If a hall sensor is placed in a neutral position, as illustrated in FIG. 1(a), the fan does not run efficiently and in some cases may not be able to reach the higher speeds required to cool the electronics or computing device enclosure. In order to combat this inefficiency, the hall sensor may be physically moved to an advanced position, as illustrated in FIG. 1(b), so that the hall sensor is activated slightly before the pole pass. The hall sensor interrupt is sent to a microcontroller, and the microcontroller switches the outputs, slightly before the magnet passes the actual pole. The switching of outputs is referred to as switching or commutation. This allows the fan to reach the higher speeds and operate in an efficient manner.
The amount of advancement of the hall sensor depends on the operating speed of the motor. Conventionally, the appropriate advancement of the hall sensor is based on the maximum motor speed. Unfortunately, this means that when the speed control of the fan is being utilized and the fan is running at a lower speed than maximum, the motor is not running as efficiently as possible.
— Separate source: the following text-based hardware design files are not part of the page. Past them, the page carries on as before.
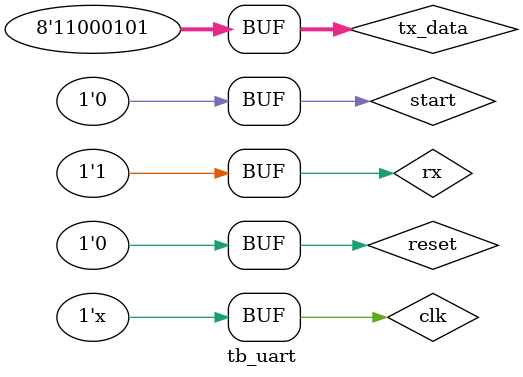
<source format=v>

`timescale 1ns / 1ps

module tb_uart ();



    reg        clk;
    reg        reset;
    //Transmitter
    wire       tx;
    reg        start;
    reg  [7:0] tx_data;
    wire       tx_done;

    //receiver
    reg        rx;
    wire [7:0] rx_data;
    wire       rx_done;
    wire       w_tx_rx;
    

    uart dut (
        .clk  (clk),
        .reset(reset),
        .tx(w_tx_rx),
        .start(start),
        .tx_data(tx_data),
        .tx_done(tx_done),
        .rx(w_tx_rx), //?´ê²? ë°ë??
        .rx_data(rx_data),
        .rx_done(rx_done)
    );
    always #5 clk = ~clk;

    initial begin
        clk = 1'b0;
        reset = 1'b1;
        start = 1'b0;
        rx = 1'b1;

    end

    initial begin
        #20 reset = 1'b0;
        #100 tx_data = 8'b11000101; start =1'b1;
        #10 start = 1'b0;

    end


endmodule
</source>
Problems arise when the hall sensor is physically advanced as described above. A permanently advanced hall sensor causes an “oscillating effect” problem on startup and also may cause a locked rotor condition. The net result of the “oscillating effect” can prevent the fan from starting up or from rotating. The “oscillating effect” is illustrated in FIGS. 1(c) and 1(d). If the hall sensor is placed in a neutral position as shown in FIG. 1(c), the rotational torque for the motor shaft and the hall sensor is in one direction, whether momentum is present or not. If the hall sensor is placed in an advanced position, as illustrated in FIG. 1(d), a negative torque and a positive torque exist. If the fan is rotating, momentum overcomes the negative torque. If there is no momentum, such as during startup, the positive and the negative torques can pull back and forth indefinitely, causing an “oscillating effect.” The “oscillating effect” frequency is determined by the Gauss of the hall sensor, and could be interpreted by the microcontroller as the frequency of a running fan.
In addition, different designs of the cooling fan may result in hall placement changes. If a design of a cooling fan needs to be changed, the hall advancement angle or advancement amount from a neutral position may need to change to achieve max efficiency or desired speed. That results in a PCB layout change.
For example, if a fan is running at 4000 RPM, then the hall sensor or speed sensor may be adjusted to 3 degrees from neutral position, and the PCB is laid out to allow this position. If the same or similar fan needs to run at 6000 RPM, the PCB would need to be reconfigured to adjust the hall sensor or speed sensor to 5 degrees from neutral position for maximum efficiency. The design change or new circuit board layout results in an increase in monetary and time costs.
Accordingly, a need exists to allow the fan to operate at high speeds and to run in an efficient manner, while minimizing the “oscillating effect” and minimizing any additional costs associated with board layout changes.